◆ **WHAT TO DO**:
Working from the top of the listing below, retype each line through the line containing "Butler, J.A., S.A.", both included, with no pictures.

◆ **STUDY MATERIAL**:
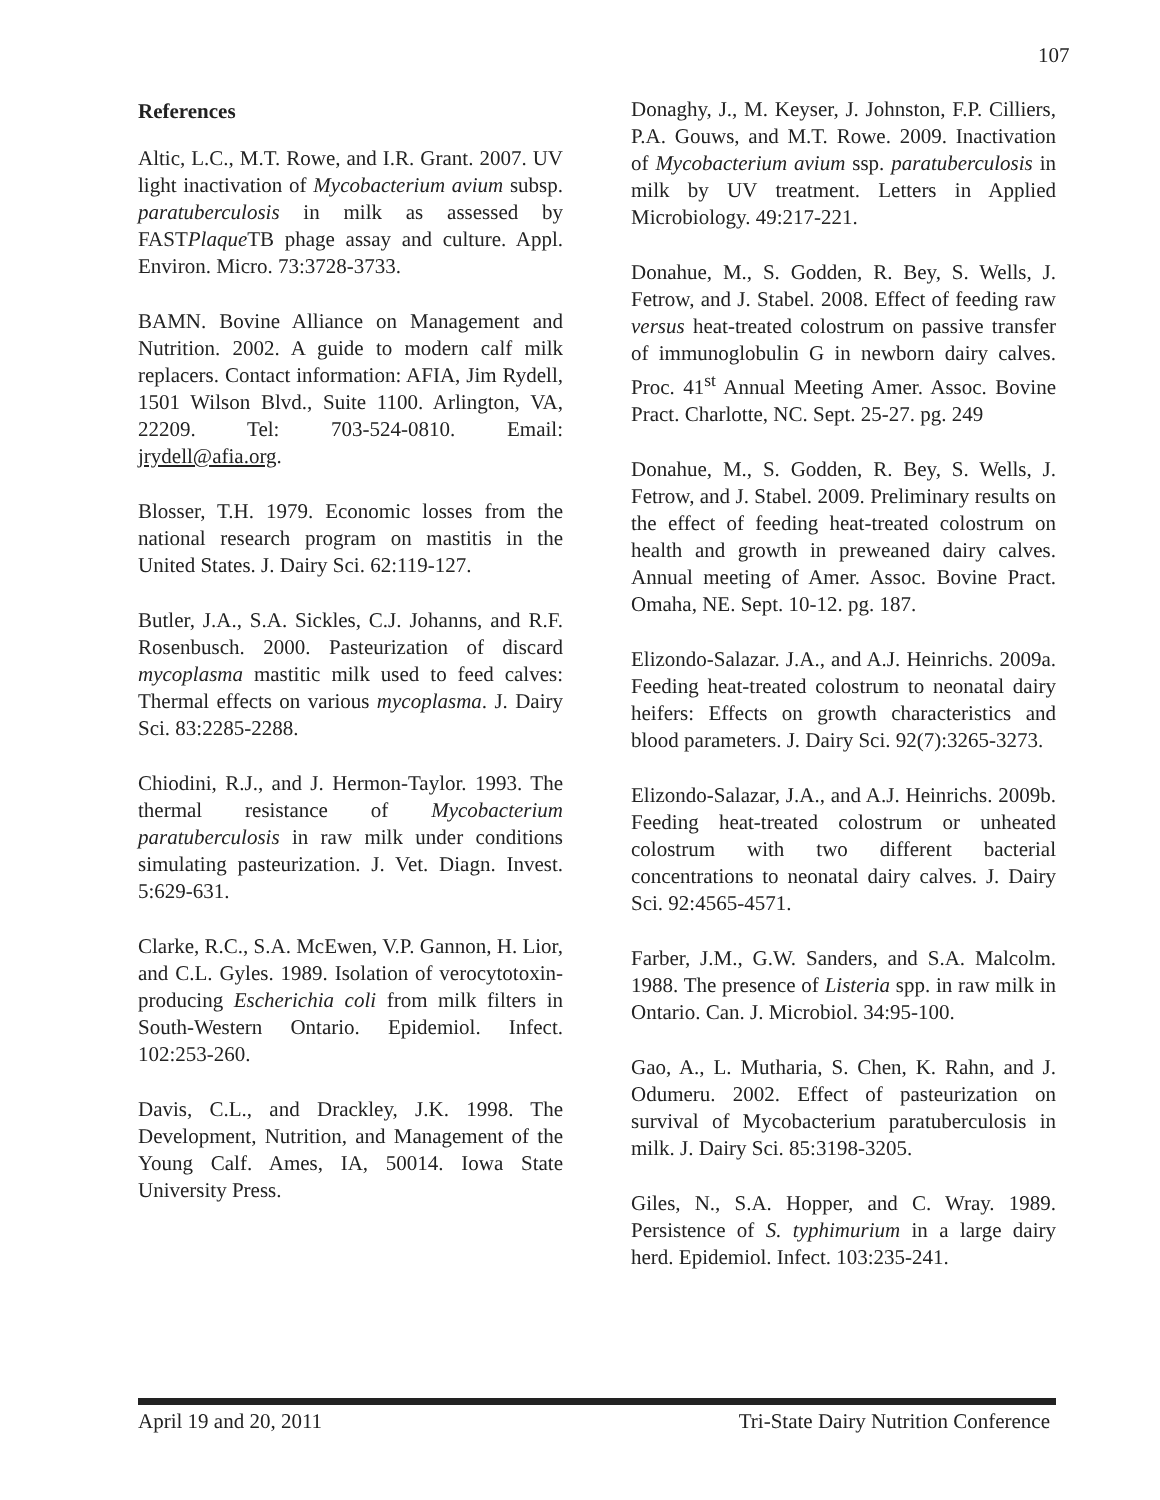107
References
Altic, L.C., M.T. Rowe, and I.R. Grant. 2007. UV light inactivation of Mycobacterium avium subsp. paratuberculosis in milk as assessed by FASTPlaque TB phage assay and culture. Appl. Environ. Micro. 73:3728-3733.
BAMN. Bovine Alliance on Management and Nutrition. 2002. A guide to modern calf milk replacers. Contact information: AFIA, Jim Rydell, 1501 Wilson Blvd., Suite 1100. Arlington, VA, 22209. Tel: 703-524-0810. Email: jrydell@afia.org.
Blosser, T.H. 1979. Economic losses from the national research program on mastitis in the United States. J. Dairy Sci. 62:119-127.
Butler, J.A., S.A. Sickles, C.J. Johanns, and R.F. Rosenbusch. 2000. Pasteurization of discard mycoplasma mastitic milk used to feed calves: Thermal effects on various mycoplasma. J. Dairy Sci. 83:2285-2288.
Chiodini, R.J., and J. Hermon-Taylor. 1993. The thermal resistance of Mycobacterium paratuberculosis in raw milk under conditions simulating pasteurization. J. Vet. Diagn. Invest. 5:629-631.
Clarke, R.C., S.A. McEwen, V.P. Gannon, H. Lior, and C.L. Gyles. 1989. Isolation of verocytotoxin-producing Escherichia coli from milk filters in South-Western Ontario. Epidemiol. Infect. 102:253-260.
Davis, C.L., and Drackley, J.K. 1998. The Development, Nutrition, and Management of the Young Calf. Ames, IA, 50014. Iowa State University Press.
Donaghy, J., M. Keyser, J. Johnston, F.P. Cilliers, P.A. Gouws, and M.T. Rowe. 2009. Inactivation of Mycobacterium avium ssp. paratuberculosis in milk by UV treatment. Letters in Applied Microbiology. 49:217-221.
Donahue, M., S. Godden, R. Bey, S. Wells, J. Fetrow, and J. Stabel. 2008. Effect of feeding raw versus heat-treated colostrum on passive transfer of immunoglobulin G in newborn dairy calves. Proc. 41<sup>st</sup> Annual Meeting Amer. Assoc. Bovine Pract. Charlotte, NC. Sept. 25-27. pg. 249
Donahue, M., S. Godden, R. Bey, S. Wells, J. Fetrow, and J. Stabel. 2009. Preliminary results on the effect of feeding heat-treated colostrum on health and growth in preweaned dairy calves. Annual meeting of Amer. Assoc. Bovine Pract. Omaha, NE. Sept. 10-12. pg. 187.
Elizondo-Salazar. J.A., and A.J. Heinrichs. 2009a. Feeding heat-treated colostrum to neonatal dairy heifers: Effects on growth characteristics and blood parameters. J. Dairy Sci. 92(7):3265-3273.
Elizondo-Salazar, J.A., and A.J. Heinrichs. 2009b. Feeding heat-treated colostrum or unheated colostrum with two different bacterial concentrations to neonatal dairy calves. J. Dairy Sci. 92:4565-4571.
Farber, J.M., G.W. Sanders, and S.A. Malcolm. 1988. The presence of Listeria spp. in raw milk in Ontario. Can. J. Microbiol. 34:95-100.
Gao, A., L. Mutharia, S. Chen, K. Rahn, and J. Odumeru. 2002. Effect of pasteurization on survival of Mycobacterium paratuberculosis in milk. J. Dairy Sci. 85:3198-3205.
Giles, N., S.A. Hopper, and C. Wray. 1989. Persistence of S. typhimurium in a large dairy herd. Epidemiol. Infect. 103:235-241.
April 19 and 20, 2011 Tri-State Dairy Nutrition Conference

◆ **RESULT FOR THIS TASK**:
107
References
Altic, L.C., M.T. Rowe, and I.R. Grant. 2007. UV light inactivation of Mycobacterium avium subsp. paratuberculosis in milk as assessed by FASTPlaque TB phage assay and culture. Appl. Environ. Micro. 73:3728-3733.
BAMN. Bovine Alliance on Management and Nutrition. 2002. A guide to modern calf milk replacers. Contact information: AFIA, Jim Rydell, 1501 Wilson Blvd., Suite 1100. Arlington, VA, 22209. Tel: 703-524-0810. Email: jrydell@afia.org.
Blosser, T.H. 1979. Economic losses from the national research program on mastitis in the United States. J. Dairy Sci. 62:119-127.
Butler, J.A., S.A. Sickles, C.J. Johanns, and R.F. Rosenbusch. 2000. Pasteurization of discard mycoplasma mastitic milk used to feed calves: Thermal effects on various mycoplasma. J. Dairy Sci. 83:2285-2288.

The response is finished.